Record extracts:
━━━━━━

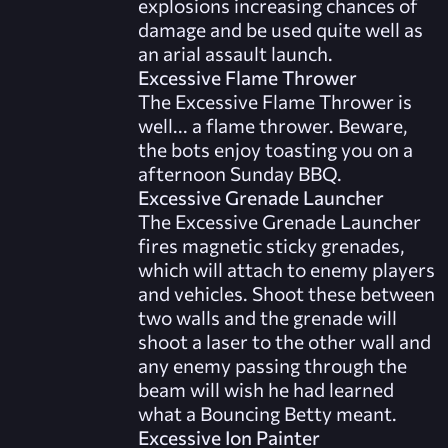
explosions increasing chances of
damage and be used quite well as
an arial assault launch.
Excessive Flame Thrower
The Excessive Flame Thrower is
well... a flame thrower. Beware,
the bots enjoy toasting you on a
afternoon Sunday BBQ.
Excessive Grenade Launcher
The Excessive Grenade Launcher
fires magnetic sticky grenades,
which will attach to enemy players
and vehicles. Shoot these between
two walls and the grenade will
shoot a laser to the other wall and
any enemy passing through the
beam will wish he had learned
what a Bouncing Betty meant.
Excessive Ion Painter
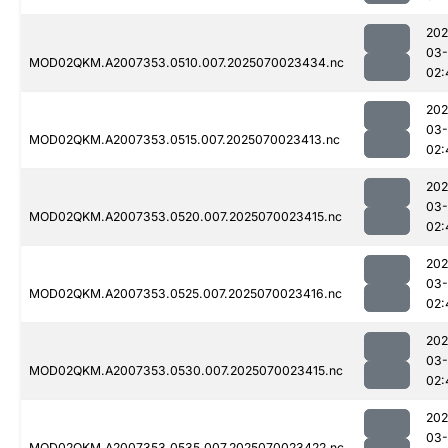
202
03-
MOD02QKM.A2007353.0510.007.2025070023434.nc
02:
202
03-
MOD02QKM.A2007353.0515.007.2025070023413.nc
02:
202
03-
MOD02QKM.A2007353.0520.007.2025070023415.nc
02:
202
03-
MOD02QKM.A2007353.0525.007.2025070023416.nc
02:
202
03-
MOD02QKM.A2007353.0530.007.2025070023415.nc
02:
202
03-
MOD02QKM.A2007353.0535.007.2025070023422.nc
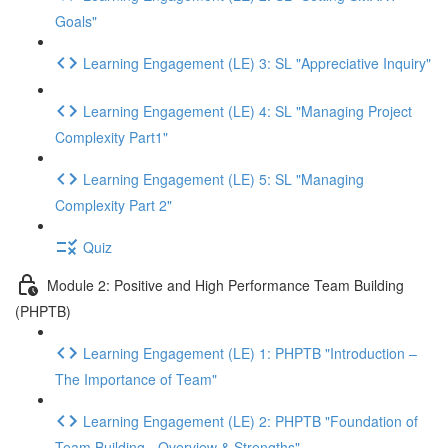
Goals"
Learning Engagement (LE) 3: SL "Appreciative Inquiry"
Learning Engagement (LE) 4: SL "Managing Project
Complexity Part1"
Learning Engagement (LE) 5: SL "Managing
Complexity Part 2"
Quiz
Module 2: Positive and High Performance Team Building
(PHPTB)
Learning Engagement (LE) 1: PHPTB "Introduction –
The Importance of Team"
Learning Engagement (LE) 2: PHPTB "Foundation of
Team Building - Overview & Strengths"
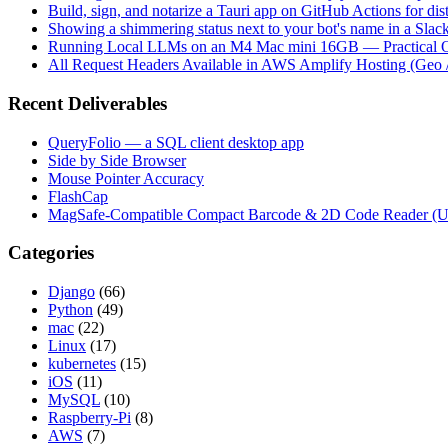
Build, sign, and notarize a Tauri app on GitHub Actions for dist
Showing a shimmering status next to your bot's name in a Slac
Running Local LLMs on an M4 Mac mini 16GB — Practical Op
All Request Headers Available in AWS Amplify Hosting (Geo 
Recent Deliverables
QueryFolio — a SQL client desktop app
Side by Side Browser
Mouse Pointer Accuracy
FlashCap
MagSafe-Compatible Compact Barcode & 2D Code Reader (
Categories
Django
(66)
Python
(49)
mac
(22)
Linux
(17)
kubernetes
(15)
iOS
(11)
MySQL
(10)
Raspberry-Pi
(8)
AWS
(7)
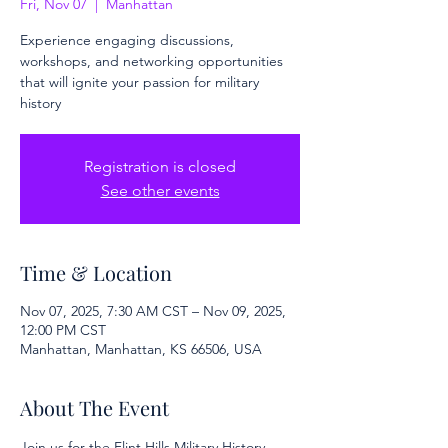
Fri, Nov 07
  |  
Manhattan
Experience engaging discussions,
workshops, and networking opportunities
that will ignite your passion for military
history
Registration is closed
See other events
Time & Location
Nov 07, 2025, 7:30 AM CST – Nov 09, 2025,
12:00 PM CST
Manhattan, Manhattan, KS 66506, USA
About The Event
Join us for the Flint Hills Military History 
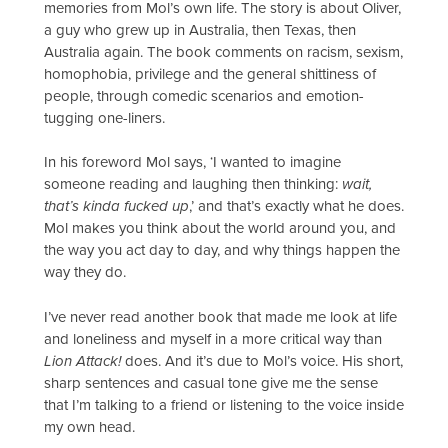
memories from Mol’s own life. The story is about Oliver,
a guy who grew up in Australia, then Texas, then
Australia again. The book comments on racism, sexism,
homophobia, privilege and the general shittiness of
people, through comedic scenarios and emotion-
tugging one-liners.
In his foreword Mol says, ‘I wanted to imagine
someone reading and laughing then thinking:
wait,
that’s kinda fucked up
,’ and that’s exactly what he does.
Mol makes you think about the world around you, and
the way you act day to day, and why things happen the
way they do.
I’ve never read another book that made me look at life
and loneliness and myself in a more critical way than
Lion Attack!
does. And it’s due to Mol’s voice. His short,
sharp sentences and casual tone give me the sense
that I’m talking to a friend or listening to the voice inside
my own head.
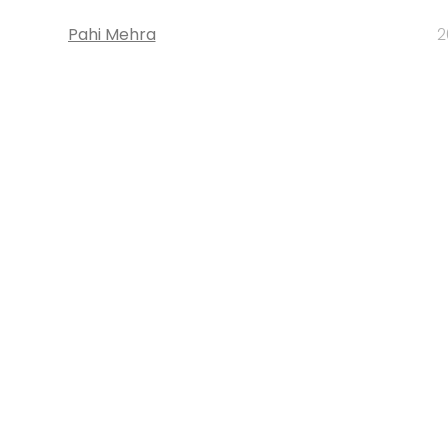
Pahi Mehra
2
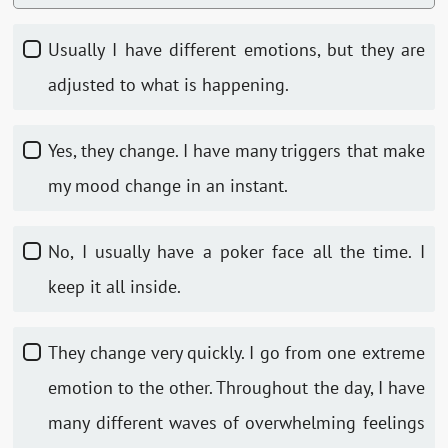
Usually I have different emotions, but they are
adjusted to what is happening.
Yes, they change. I have many triggers that make
my mood change in an instant.
No, I usually have a poker face all the time. I
keep it all inside.
They change very quickly. I go from one extreme
emotion to the other. Throughout the day, I have
many different waves of overwhelming feelings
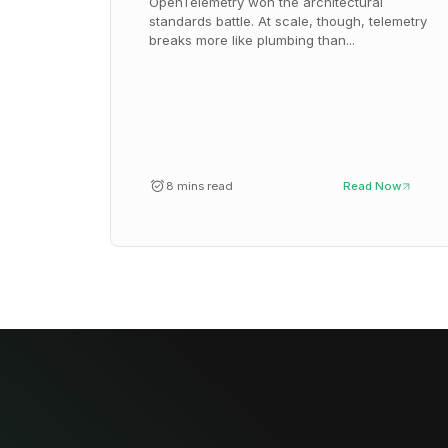
OpenTelemetry won the architectural
standards battle. At scale, though, telemetry
breaks more like plumbing than...
8 mins read
Read Now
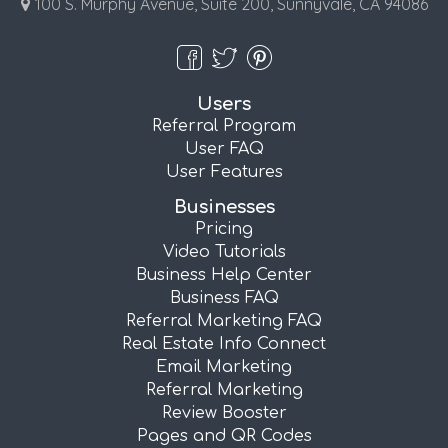
100 S. Murphy Avenue, Suite 200, Sunnyvale, CA 94086
Users
Referral Program
User FAQ
User Features
Businesses
Pricing
Video Tutorials
Business Help Center
Business FAQ
Referral Marketing FAQ
Real Estate Info Connect
Email Marketing
Referral Marketing
Review Booster
Pages and QR Codes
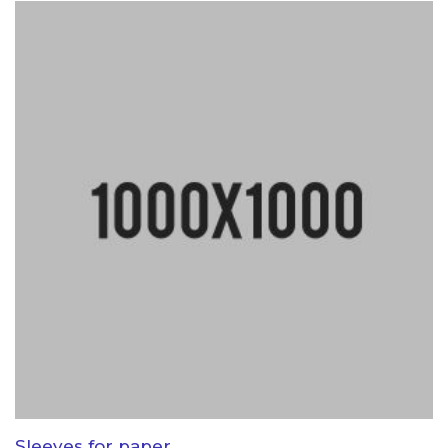
Sleeves for paper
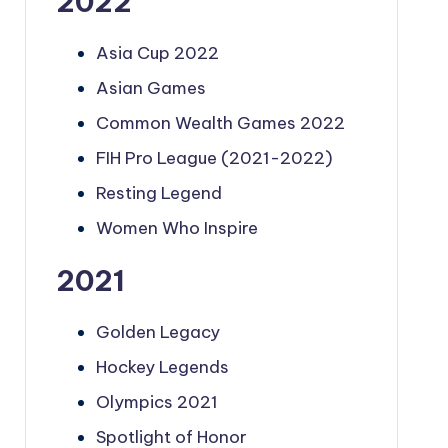
2022
Asia Cup 2022
Asian Games
Common Wealth Games 2022
FIH Pro League (2021-2022)
Resting Legend
Women Who Inspire
2021
Golden Legacy
Hockey Legends
Olympics 2021
Spotlight of Honor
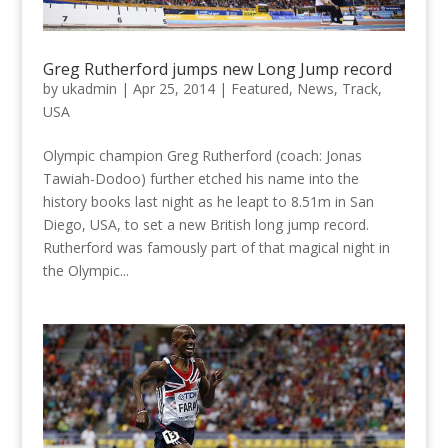
Greg Rutherford jumps new Long Jump record
by
ukadmin
|
Apr 25, 2014
|
Featured
,
News
,
Track
,
USA
Olympic champion Greg Rutherford (coach: Jonas
Tawiah-Dodoo) further etched his name into the
history books last night as he leapt to 8.51m in San
Diego, USA, to set a new British long jump record.
Rutherford was famously part of that magical night in
the Olympic...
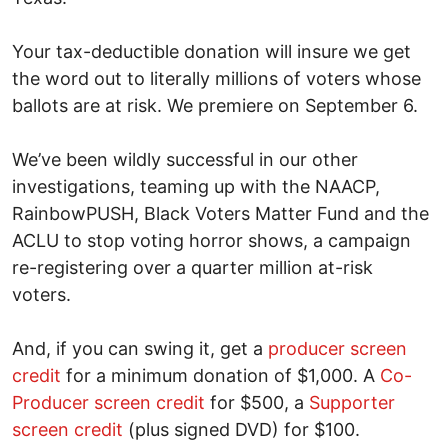
Your tax-deductible donation will insure we get
the word out to literally millions of voters whose
ballots are at risk. We premiere on September 6.
We’ve been wildly successful in our other
investigations, teaming up with the NAACP,
RainbowPUSH, Black Voters Matter Fund and the
ACLU to stop voting horror shows, a campaign
re-registering over a quarter million at-risk
voters.
And, if you can swing it, get a
producer screen
credit
for a minimum donation of $1,000. A
Co-
Producer screen credit
for $500, a
Supporter
screen credit
(plus signed DVD) for $100.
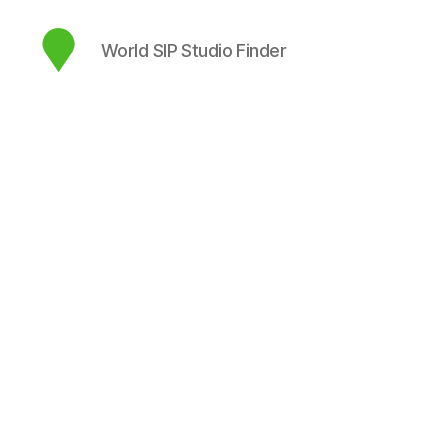
World SIP Studio Finder
map.sip.audio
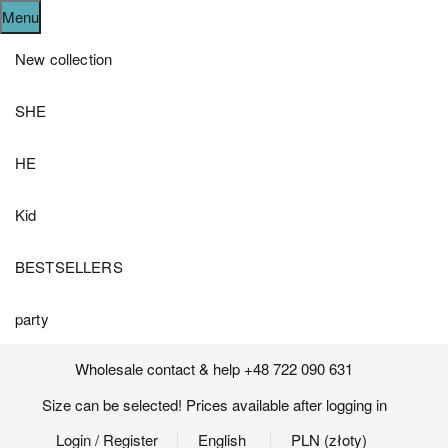
Menu
New collection
SHE
HE
Kid
BESTSELLERS
party
Wholesale contact & help +48 722 090 631
Size can be selected! Prices available after logging in
Login
/ Register
English
PLN (złoty)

━━━━━━

Directions:
Look through the data above. Copy every line with the string "then" in it.

Exercise solution:
a guy who grew up in Australia, then Texas, then
someone reading and laughing then thinking:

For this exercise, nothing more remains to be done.